* COMPITO DA SVOLGERE
Riprendi l'articolo sul degrado al Cimitero di Lecce e scrivine il seguito a partire dall'ultima frase.

* ESTRATTO DELLA FONTE
•••••

Degrado al Cimitero, nuove denunce e l’impegno di Messuti

degrado al Cimitero di Lecce

LECCE  –   Degrado nel luogo di dolore, escrementi di volatili sulle lapidi e caduta di calcinacci. La denuncia è di una telespettatrice che ha scritto a dilloatelerama@gmail.com. Vi abbiamo mostrato le foto allegate all’e-mail e le parole, toccanti, della sua lettera.

“Ho perso mio padre da poco – scrive Roberta – e credetemi non sopporto di vedere quotidianamente i fiori sporchi di escrementi, vi prego di mettervi una mano sul cuore”.

Noi abbiamo interpellato l’Assessore ai Lavori pubblici del Comune di Lecce Gaetano Messuti. “Il problema c’è e va affrontato – dice -. Quella zona del Cimitero è stata realizzata negli anni ’60. E’ particolarmente esposta ai colombi, perchè priva di paraventi ed il fenomeno si è intensificato con la migrazione dei colombi dopo gli interventi di allontanamento dei volatili dal centro storico”.

La pulizia verrà effettuata immediatamente, ma ci sono interventi strutturali da effettuare che rientrano nello studio di fattibilità nel piano delle opere pubbliche e che prevedono la ristrutturazione generale della parte più datata del Camposanto.

•••••

* DATI MOSTRATI
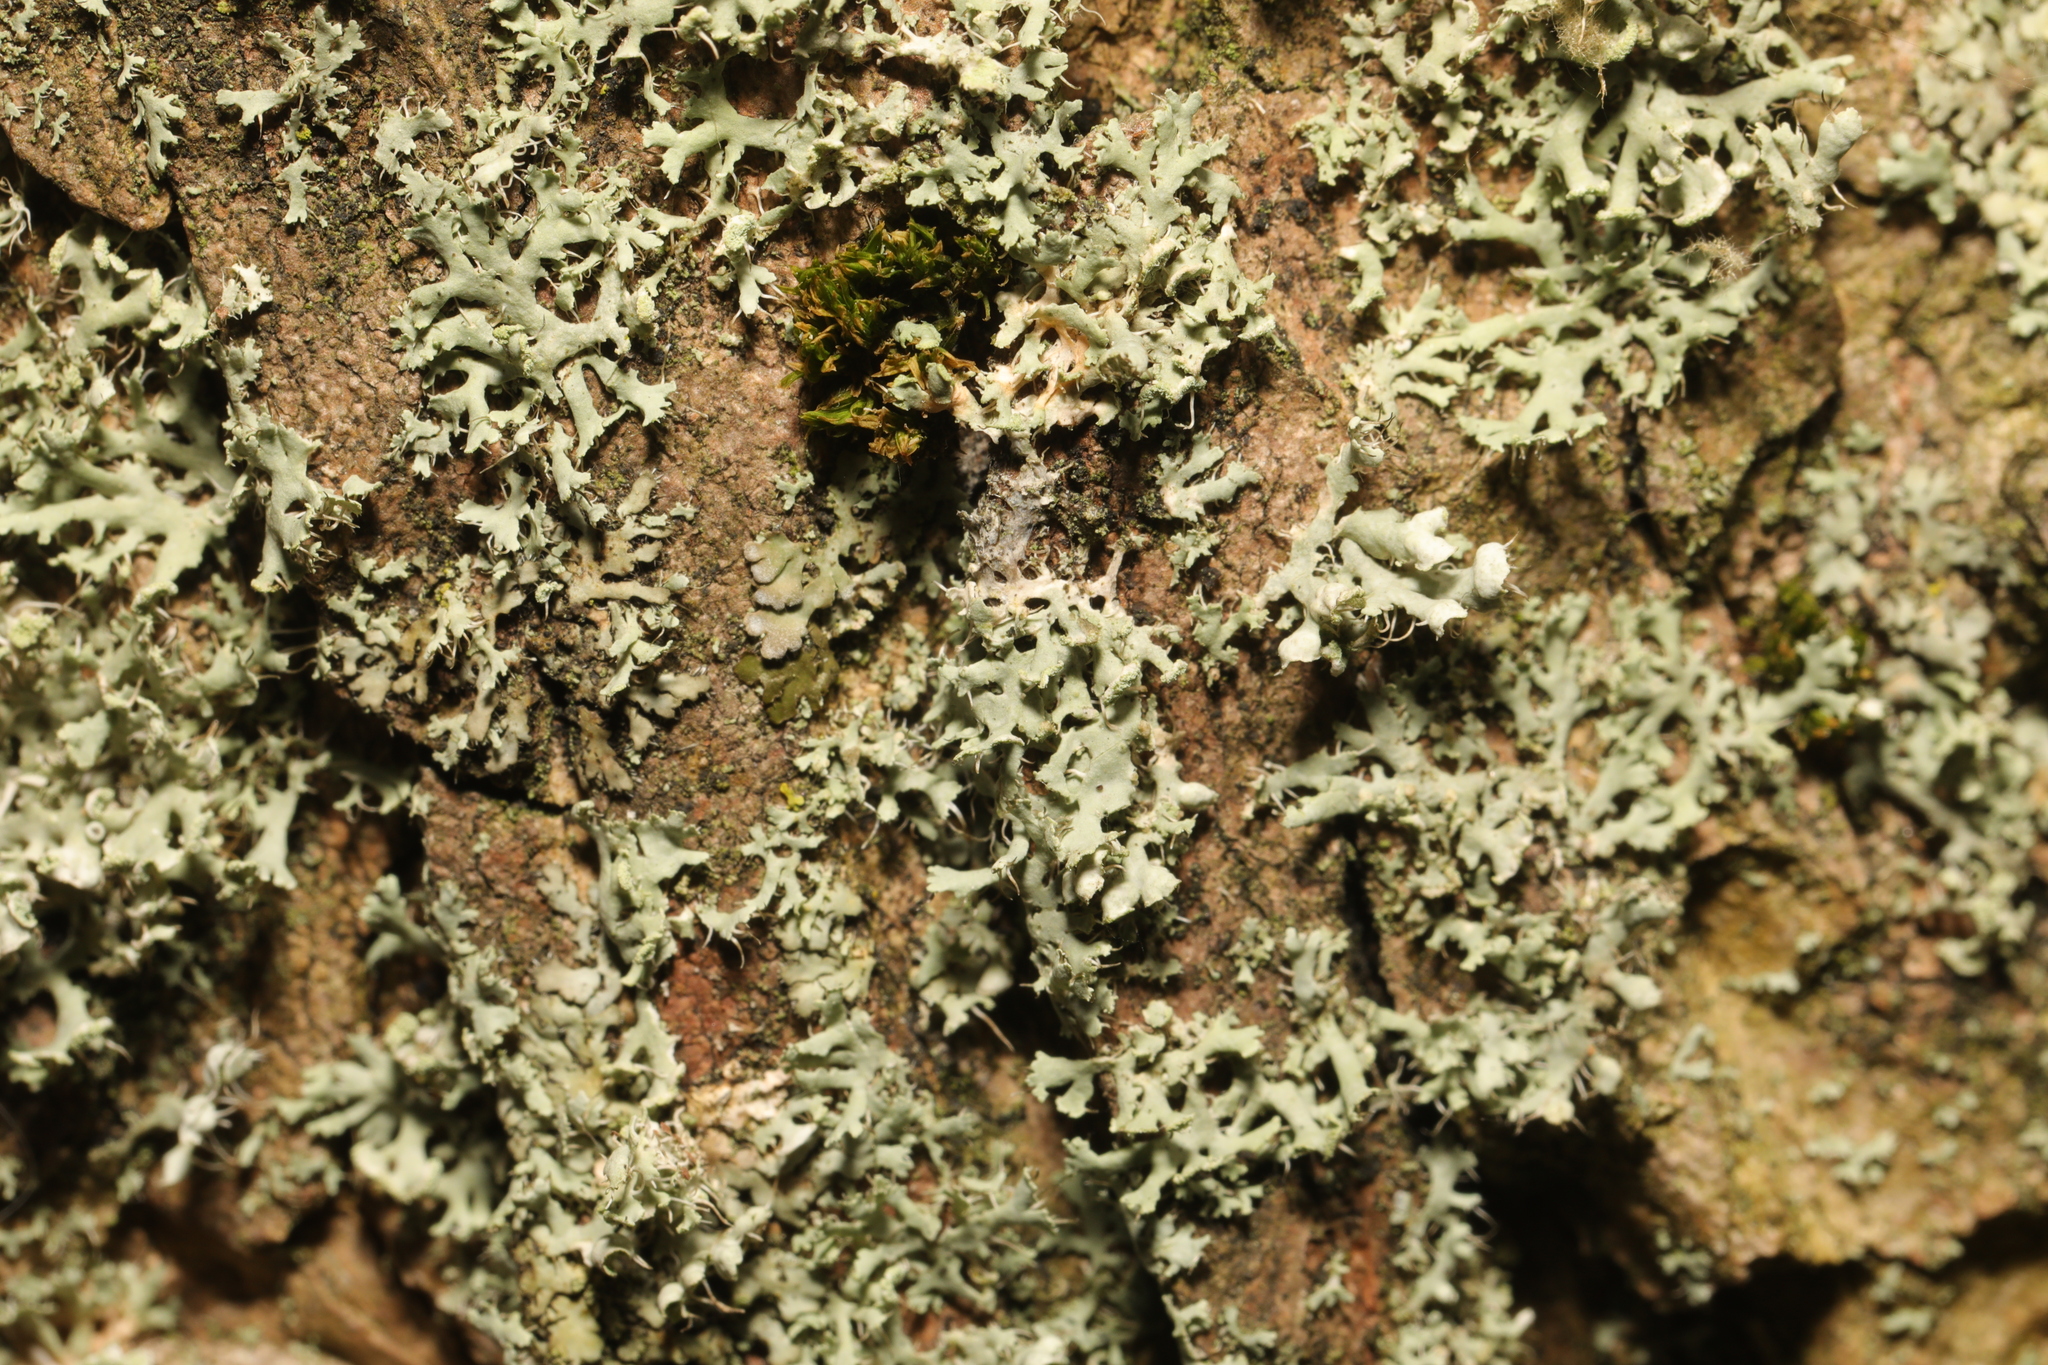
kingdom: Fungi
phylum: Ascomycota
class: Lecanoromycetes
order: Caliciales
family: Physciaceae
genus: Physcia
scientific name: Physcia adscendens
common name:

•••••

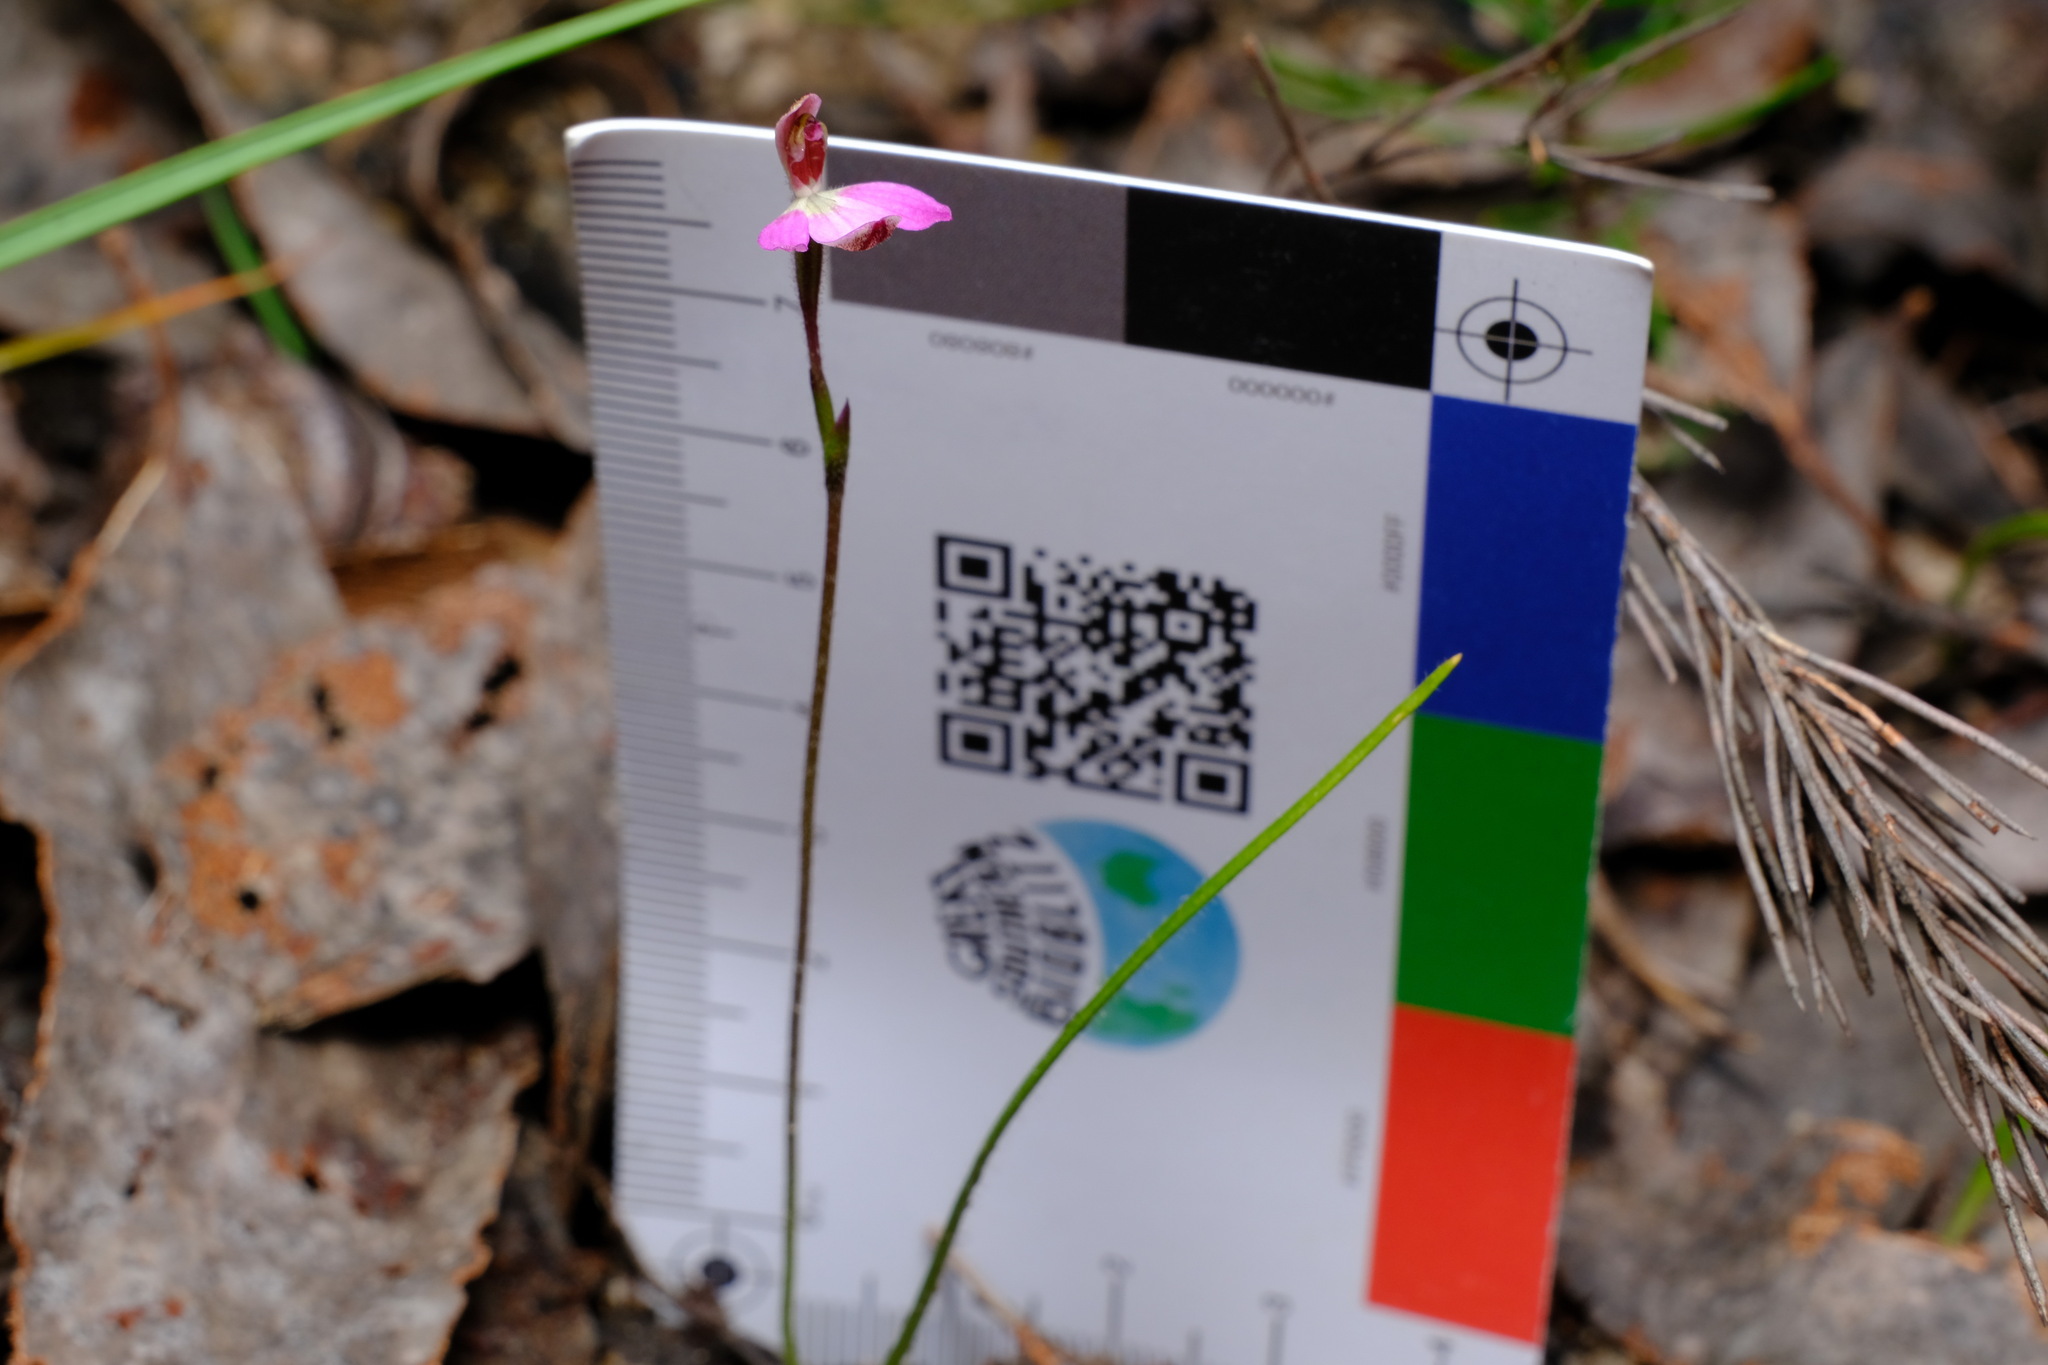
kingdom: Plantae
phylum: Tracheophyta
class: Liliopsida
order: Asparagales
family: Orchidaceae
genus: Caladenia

•••••

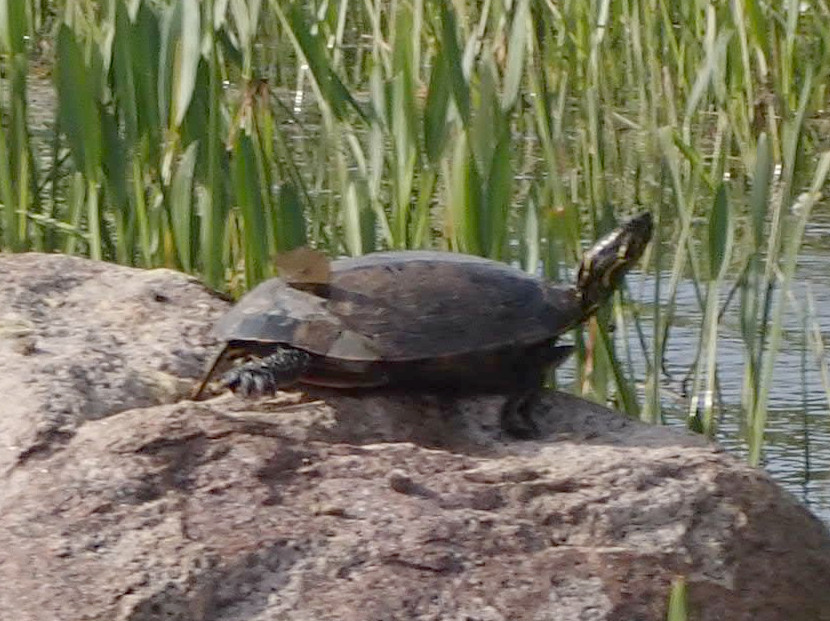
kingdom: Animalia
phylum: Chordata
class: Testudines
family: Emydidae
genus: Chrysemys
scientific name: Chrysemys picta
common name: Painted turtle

•••••

* RISULTATO QUI SOTTO
E, intanto, arrivano altre denunce dopo il nostro servizio. Foto scattate all’interno della Cappella della Confraternita di S. Giuseppe patriarca. È una Cappella al piano interrato e ci sono infiltrazioni d’acqua che provengono dalla strada. Il danno è dovuto, come si legge in un resoconto dell’Architetto Parlangeli del 2001, a lavori di scavo eseguiti anni prima ed al manto stradale grossolano. Se a questo si aggiunge la mancanza di pendenza per far defluire le acque piovane, è presto spiegato questo triste spettacolo: l’acqua divora l’intonaco e si infiltra fino all’interno dei loculi.

E la documentazione che ci ha portato il Priore della Confraternita dimostra che questi problemi vengono periodicamente sottoposti all’attenzione dell’Amministrazione comunale da 12 anni. La prima richiesta di intervento risale al 2001.

Nel 2013 è ora di intervenire, perchè ogni tomba sia decorosa.